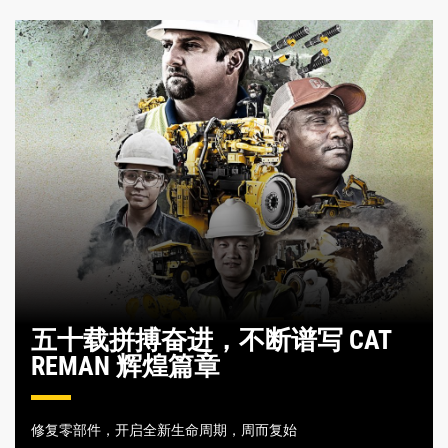
五十载拼搏奋进，不断谱写 CAT
REMAN 辉煌篇章
修复零部件，开启全新生命周期，周而复始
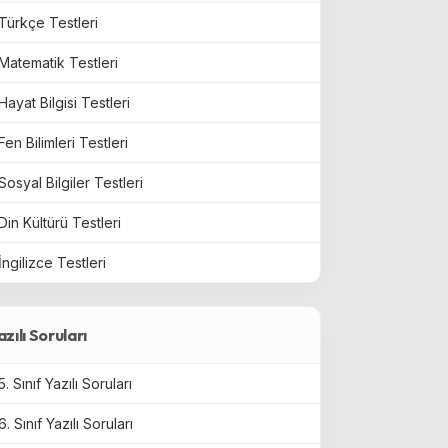
Türkçe Testleri
Matematik Testleri
Hayat Bilgisi Testleri
Fen Bilimleri Testleri
Sosyal Bilgiler Testleri
Din Kültürü Testleri
İngilizce Testleri
azılı Soruları
5. Sınıf Yazılı Soruları
6. Sınıf Yazılı Soruları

* * *

EXERCISE OBJECTIVE -
Reproduce all the text in the material word for word, leaving out the pictures.

TASK RESPONSE -
五十载拼搏奋进，不断谱写 CAT
REMAN 辉煌篇章
修复零部件，开启全新生命周期，周而复始
Türkçe Testleri
Matematik Testleri
Hayat Bilgisi Testleri
Fen Bilimleri Testleri
Sosyal Bilgiler Testleri
Din Kültürü Testleri
İngilizce Testleri
azılı Soruları
5. Sınıf Yazılı Soruları
6. Sınıf Yazılı Soruları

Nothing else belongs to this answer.